Aging is not healthy. Fight it tooth and nail. This month’s Fitness magazine featured a quiz that asked its readers to discover their “real” age based on their levels of physical fitness and their weekly diets, warning those who are secretly old that it will negatively effect their hair, skin, and weight (I quit the quiz after it said I was 15 years old and then made a poorly received joke about regressing to my pre-menstrual years using the power of exercise. Work out so hard that you become a teenager again! Stop your period with fitness). The other two magazines were dotted with fleeting fearful references to avoiding looking older and ads for skin creams that will promote looking young. Erm, “health.”
Every woman knows what “problem areas” mean, and if you only solve your “problem areas,” you will solve your actual “problems.” Women’s Health would really like you to look great naked, you know, for yourself. Fitness promises that cover girl and Olympic gold medalist Lindsey Vonn will share with readers her flat belly secrets. Because if Lindsey Vonn, professional athlete who makes money from using her body to accomplish physical feats that require a great deal of strength, balance, and concentration, cares about one thing, it’s having a fucking flat stomach.
You are very stressed out about all of this. Stop that! Each of the three magazines offered tips to help their readers destress, because it’s assumed that between worrying about their problem areas, their sex lives, their slim down drives, and the precancerous cells coursing through their veins at all moments of the day, readers of women’s fitness magazines are on the edge of mental breaks at all times. Try some aromatherapy! Use some of these products! Why not do yoga and destress while toning, because you should Always Be Toning (even, according to Self while brushing your teeth.). About midway through Women’s Health, there’s a two page ad for an anti depressant, and no wonder. After pages and pages of text telling its readers that they’re too fat, too old, and undersexed, I’m sure their brain cells could use some chemical rebalancing.
Women’s fitness magazines are packaged and sold as an alternative to the sex obsessed man pleasing tips of the Cosmos of the world, but they’re the same shit in a different package. They’re still telling us that the way to be happy is to be conventionally attractive and thin and firm and toned, to occupy the socially acceptable amount of space. They’re not about pleasing yourself; they’re about pleasing others, and their suggestion that they’re anything beyond that is insulting and condescending. Where’s the magazine that promises to help you squat 150 pounds by June?
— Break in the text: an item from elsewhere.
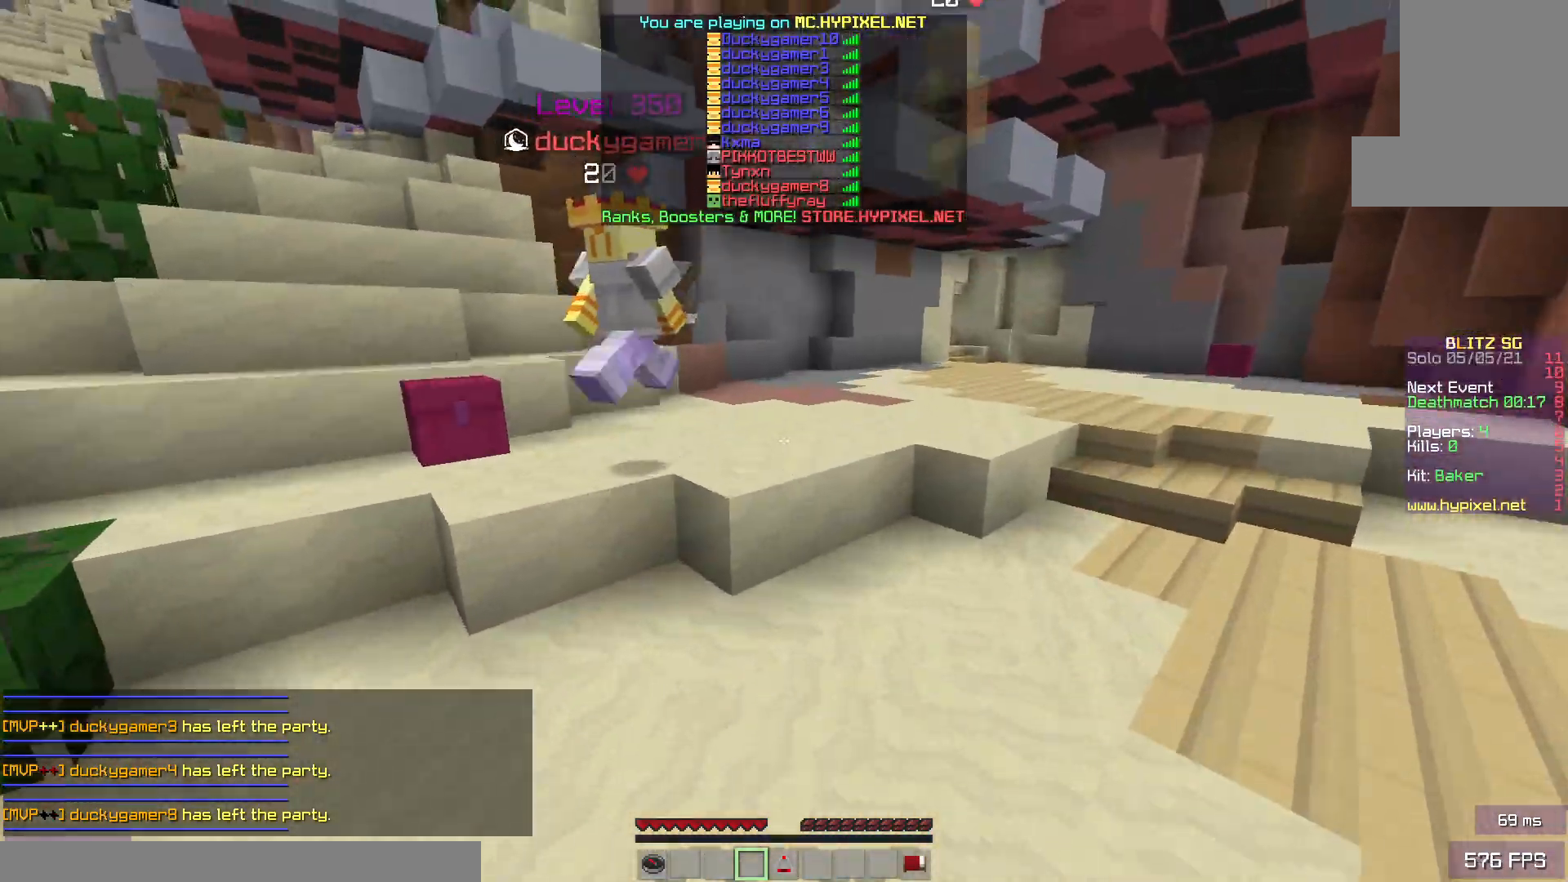
{"keys": ["space", "w"], "mouse": [], "events": [[83, "space", "up"], [400, "space", "down"]]}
Where’s the guide to starting your own football league? Where’s the secret to eating foods that will satisfy you after pounding out a 10 mile half marathon training run?
These magazines are lying to us, and they’re expecting us to be okay with it, to keep buying and to keep accepting their assumption that when they say “fit,” we hear “thin.” We’re smarter than that, and we should stop rewarding them with our patronage.